In fact sometimes confusion is an essential part of the plot itself. To see these characters immediately scrambling in a desperate effort to obtain power is hilarious in of itself, but to then then seem them abandon every one of their principles and ideologies on a whim depending upon when it suits them is even more hypocritically humorous. They become locked on psychological games that range from the deeply political to the incredibly petty. They jostle to earn favour with Stalin’s children, argue about who gets to stand where at his funeral and Iannucci even manages to render the simple act of people raising their hands to vote as comedic brilliance.
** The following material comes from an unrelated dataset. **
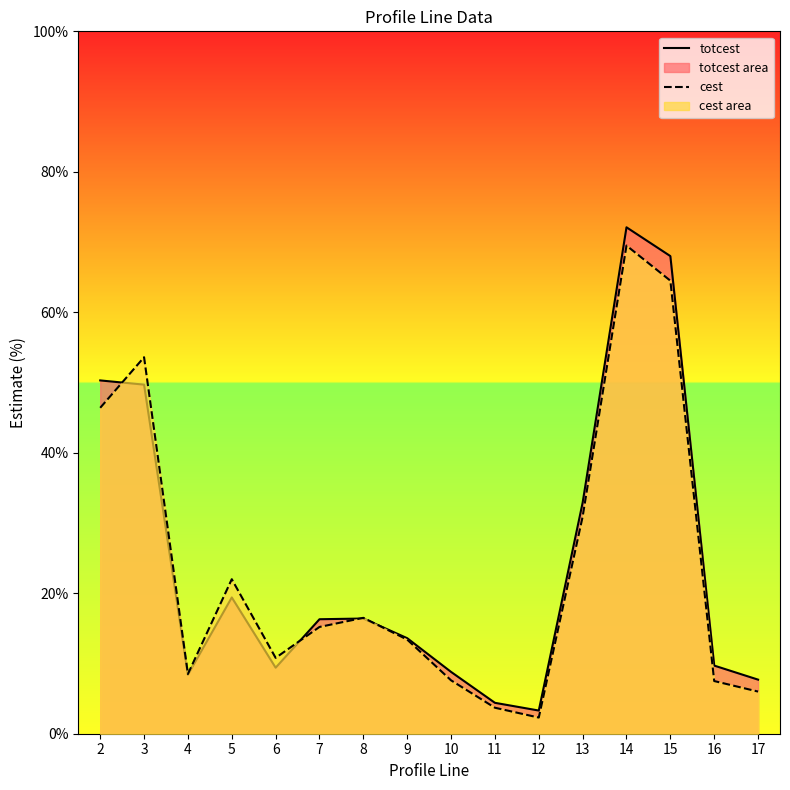

At which label does cest reach its peak?

14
But of course, the movie never lets the audience forget the darker implications behind each action. From the very first scene we understand exactly what the stakes are for these characters and what it means to live under the Stalin regime. It contrasts the absurdity of each situation with the grim undertones that motivates each one, which adds a bizarrely relatable element to proceedings. Obviously these are despicable people but you can’t help but empathise with their plight. They’ve all been trapped in a labyrinth of their own making and as the walls begin to crumble all they can do is ensure their own safety.
That is in turn what allows all of the performances in the film to be pitch perfect. The characters are written to be exaggerated and over the top, but also painfully human in terms of their flaws and motivations. Each performer has a brilliant habit of subverting the expectations that come attached to their character. They are each introduced in one light but as the film progresses we are allowed to see them in their true light. Steve Buscemi’s seemingly bumbling portrayal of Nikita Khrushchev slowly reveals itself to be a malicious and vindictive plotter. Rupert Friend on the other hand has almost the opposite arc as Stalin’s son, being introduced as a temperamental danger but eventually transitioning to a pitiful and redundant relic. The same can be said for every performance which never struggles to convey each transitioning mood of their characters.
Treading a miraculous line between horrifyingly bleak and hilariously satirical, ‘The Death of Stalin’ is a brilliantly penned piece of cinematic comedy.